The plaintiffs concede this much, but base their objections on an isolated clause in the statute forbidding park *630owners from "restricting] the installation * * * of any [electric or gas] appliance” (Real Property Law, § 233, subd f, par 3, cl [b]). When read in context, however, a more likely abuse emerges as the actual target. The provision is in fact directed against efforts to foster park monopolies such as laundry facilities by obstructing outside servicemen hired by a tenant to install a competitive appliance. When outsiders perform the work, owners are also precluded under this provision from imposing penalties in the form of mandatory "installation fees”.

Indeed, the statute specifically authorizes park owners to "determine by rule or regulation the style and quality of [exterior] equipment” (cl [a]). Because the noise restriction rule for outside air conditioners clearly operates to the mutual welfare of all tenants rather than the economic advantage of the defendant, its reasonableness should be self-evident.

Similarly, by prohibiting any form of commercial enterprise and any posting of "For Sale” signs within the park by tenants and management alike, the defendant has sought to advance the tenants’ interests, not to strip them of any statutory right. As explained to prospective tenants and discussed at trial, the ban was adopted to deprive outsiders of a ready-made excuse for "just wandering through the park [ostensibly] to find out what is going on, and what is for sale.” To the extent that the absence of individually posted "For Sale” signs deters strangers from browsing indiscriminately or perhaps "casing out” the park, a measure of safety as well as privacy is achieved. Particularly in an isolated community made up in large part of elderly tenants, this safeguard can hardly be called unreasonable.

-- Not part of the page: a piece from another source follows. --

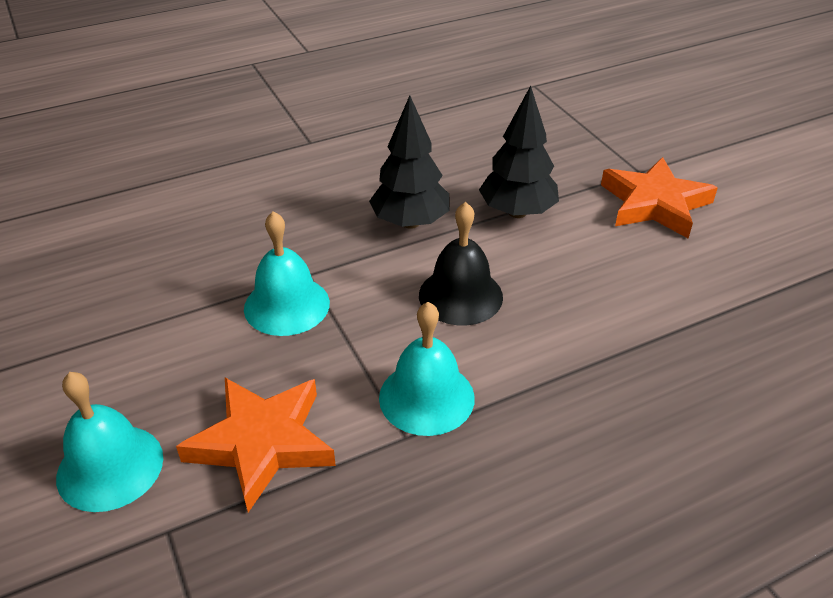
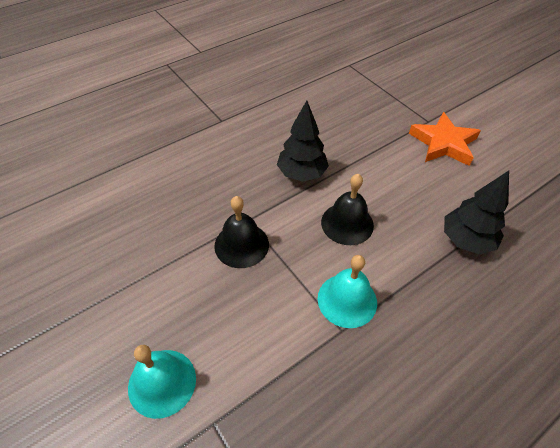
camera: 10 degrees left, 10 degrees up
orange star [176,378,336,512] -> none
turquoise bell [244,211,330,336] -> black bell [214,196,269,268]
black tree [479,86,559,218] -> black tree moved to [444,171,509,254]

And if banning "For Sale” signs in practice does no more than avoid the unsavory image of a departing huddle of disgruntled tenants or displaced transients, the rule is no less supportable.

The plaintiffs claim that the ban nonetheless impairs an absolute right now guaranteed by the mobile home statute: "No mobile home park owner or operator shall deny any * * * tenant the right to sell his mobile home [or] * * * exact a commission1 or fee” without actually having acted as the tenant’s agent (Real Property Law, § 233, subd f, par 3, cl [e]). Yet the plaintiffs do not even suggest that management has in fact frustrated a single tenant’s efforts to sell or a single prospective purchaser’s ability to buy a mobile home within the signless park. And because the record suggests no unlaw*631ful fee practices or untoward pressure to sell through park channels rather than outside agents or advertisements, we find no violation of section 233, either in letter or spirit.

The right to sell a mobile home cannot be assumed to include an incidental right to use any and all methods common to sales of residential property (compare Linmark Assoc, v Willingboro, 431 US 85), for a mobile home park is not ordinary residential property; nor can its owner or management be equated with a municipality. We therefore find no basis for redrafting a private agreement voluntarily entered by the plaintiffs and affirmatively supported by a majority of the park’s tenants.

Accordingly, the order of the Appellate Division should be reversed and rules 4 and 14 of the Rules and Regulations of Valley Forge Mobile Home Park declared enforceable.